ROWS

━━━━━━━━━━━━━━━━

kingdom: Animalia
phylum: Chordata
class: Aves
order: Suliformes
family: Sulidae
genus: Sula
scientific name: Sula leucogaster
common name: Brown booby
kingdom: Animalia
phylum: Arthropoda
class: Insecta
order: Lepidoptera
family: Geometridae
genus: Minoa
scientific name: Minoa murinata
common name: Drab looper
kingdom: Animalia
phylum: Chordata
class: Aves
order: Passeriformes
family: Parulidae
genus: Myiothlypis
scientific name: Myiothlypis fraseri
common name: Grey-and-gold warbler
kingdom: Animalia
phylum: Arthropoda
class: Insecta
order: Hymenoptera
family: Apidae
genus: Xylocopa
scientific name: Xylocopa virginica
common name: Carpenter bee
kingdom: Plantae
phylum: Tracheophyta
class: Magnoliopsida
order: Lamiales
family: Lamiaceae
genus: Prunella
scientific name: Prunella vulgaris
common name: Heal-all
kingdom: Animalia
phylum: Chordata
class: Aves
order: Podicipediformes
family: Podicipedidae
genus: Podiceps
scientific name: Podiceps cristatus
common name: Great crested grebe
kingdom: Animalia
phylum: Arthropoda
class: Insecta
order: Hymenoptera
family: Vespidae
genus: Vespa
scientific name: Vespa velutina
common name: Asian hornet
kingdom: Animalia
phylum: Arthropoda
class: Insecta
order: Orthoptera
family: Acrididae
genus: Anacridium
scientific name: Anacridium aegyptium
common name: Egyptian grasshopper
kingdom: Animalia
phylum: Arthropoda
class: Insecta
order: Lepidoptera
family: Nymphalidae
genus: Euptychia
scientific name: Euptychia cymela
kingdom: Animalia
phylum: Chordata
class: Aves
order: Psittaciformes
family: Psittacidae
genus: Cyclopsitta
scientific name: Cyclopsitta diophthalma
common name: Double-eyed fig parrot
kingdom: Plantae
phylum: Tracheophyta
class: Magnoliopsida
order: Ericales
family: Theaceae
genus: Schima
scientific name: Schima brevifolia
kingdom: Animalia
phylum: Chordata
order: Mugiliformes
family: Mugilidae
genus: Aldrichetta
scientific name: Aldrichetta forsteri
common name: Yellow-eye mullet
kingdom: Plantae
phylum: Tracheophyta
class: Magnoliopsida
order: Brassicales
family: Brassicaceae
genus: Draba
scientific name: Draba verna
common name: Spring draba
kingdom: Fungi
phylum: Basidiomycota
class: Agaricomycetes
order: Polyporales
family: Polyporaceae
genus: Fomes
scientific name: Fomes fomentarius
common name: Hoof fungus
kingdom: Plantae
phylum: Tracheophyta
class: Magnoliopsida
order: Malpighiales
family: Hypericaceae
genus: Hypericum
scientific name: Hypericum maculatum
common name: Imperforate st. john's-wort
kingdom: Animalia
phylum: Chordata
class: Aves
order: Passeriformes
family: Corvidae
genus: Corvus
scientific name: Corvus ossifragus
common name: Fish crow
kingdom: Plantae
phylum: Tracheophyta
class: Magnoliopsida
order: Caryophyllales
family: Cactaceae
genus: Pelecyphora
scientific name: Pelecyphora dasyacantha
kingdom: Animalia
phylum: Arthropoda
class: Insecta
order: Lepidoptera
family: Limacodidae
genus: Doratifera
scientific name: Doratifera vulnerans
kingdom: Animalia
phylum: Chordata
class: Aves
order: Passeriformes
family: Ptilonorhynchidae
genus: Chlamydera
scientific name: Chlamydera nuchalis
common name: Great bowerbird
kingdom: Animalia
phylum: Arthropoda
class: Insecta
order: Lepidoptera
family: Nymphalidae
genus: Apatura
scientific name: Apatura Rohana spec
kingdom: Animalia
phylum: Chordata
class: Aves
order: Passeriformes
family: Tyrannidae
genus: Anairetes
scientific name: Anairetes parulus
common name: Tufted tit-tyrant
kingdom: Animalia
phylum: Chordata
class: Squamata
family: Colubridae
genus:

━━━━━━━━━━━━━━━━

WRITTEN TASK
Please reproduce every line of the listing above word for word, in the same order and with nothing changed.

EXPECTED OUTPUT
kingdom: Animalia
phylum: Chordata
class: Aves
order: Suliformes
family: Sulidae
genus: Sula
scientific name: Sula leucogaster
common name: Brown booby
kingdom: Animalia
phylum: Arthropoda
class: Insecta
order: Lepidoptera
family: Geometridae
genus: Minoa
scientific name: Minoa murinata
common name: Drab looper
kingdom: Animalia
phylum: Chordata
class: Aves
order: Passeriformes
family: Parulidae
genus: Myiothlypis
scientific name: Myiothlypis fraseri
common name: Grey-and-gold warbler
kingdom: Animalia
phylum: Arthropoda
class: Insecta
order: Hymenoptera
family: Apidae
genus: Xylocopa
scientific name: Xylocopa virginica
common name: Carpenter bee
kingdom: Plantae
phylum: Tracheophyta
class: Magnoliopsida
order: Lamiales
family: Lamiaceae
genus: Prunella
scientific name: Prunella vulgaris
common name: Heal-all
kingdom: Animalia
phylum: Chordata
class: Aves
order: Podicipediformes
family: Podicipedidae
genus: Podiceps
scientific name: Podiceps cristatus
common name: Great crested grebe
kingdom: Animalia
phylum: Arthropoda
class: Insecta
order: Hymenoptera
family: Vespidae
genus: Vespa
scientific name: Vespa velutina
common name: Asian hornet
kingdom: Animalia
phylum: Arthropoda
class: Insecta
order: Orthoptera
family: Acrididae
genus: Anacridium
scientific name: Anacridium aegyptium
common name: Egyptian grasshopper
kingdom: Animalia
phylum: Arthropoda
class: Insecta
order: Lepidoptera
family: Nymphalidae
genus: Euptychia
scientific name: Euptychia cymela
kingdom: Animalia
phylum: Chordata
class: Aves
order: Psittaciformes
family: Psittacidae
genus: Cyclopsitta
scientific name: Cyclopsitta diophthalma
common name: Double-eyed fig parrot
kingdom: Plantae
phylum: Tracheophyta
class: Magnoliopsida
order: Ericales
family: Theaceae
genus: Schima
scientific name: Schima brevifolia
kingdom: Animalia
phylum: Chordata
order: Mugiliformes
family: Mugilidae
genus: Aldrichetta
scientific name: Aldrichetta forsteri
common name: Yellow-eye mullet
kingdom: Plantae
phylum: Tracheophyta
class: Magnoliopsida
order: Brassicales
family: Brassicaceae
genus: Draba
scientific name: Draba verna
common name: Spring draba
kingdom: Fungi
phylum: Basidiomycota
class: Agaricomycetes
order: Polyporales
family: Polyporaceae
genus: Fomes
scientific name: Fomes fomentarius
common name: Hoof fungus
kingdom: Plantae
phylum: Tracheophyta
class: Magnoliopsida
order: Malpighiales
family: Hypericaceae
genus: Hypericum
scientific name: Hypericum maculatum
common name: Imperforate st. john's-wort
kingdom: Animalia
phylum: Chordata
class: Aves
order: Passeriformes
family: Corvidae
genus: Corvus
scientific name: Corvus ossifragus
common name: Fish crow
kingdom: Plantae
phylum: Tracheophyta
class: Magnoliopsida
order: Caryophyllales
family: Cactaceae
genus: Pelecyphora
scientific name: Pelecyphora dasyacantha
kingdom: Animalia
phylum: Arthropoda
class: Insecta
order: Lepidoptera
family: Limacodidae
genus: Doratifera
scientific name: Doratifera vulnerans
kingdom: Animalia
phylum: Chordata
class: Aves
order: Passeriformes
family: Ptilonorhynchidae
genus: Chlamydera
scientific name: Chlamydera nuchalis
common name: Great bowerbird
kingdom: Animalia
phylum: Arthropoda
class: Insecta
order: Lepidoptera
family: Nymphalidae
genus: Apatura
scientific name: Apatura Rohana spec
kingdom: Animalia
phylum: Chordata
class: Aves
order: Passeriformes
family: Tyrannidae
genus: Anairetes
scientific name: Anairetes parulus
common name: Tufted tit-tyrant
kingdom: Animalia
phylum: Chordata
class: Squamata
family: Colubridae
genus:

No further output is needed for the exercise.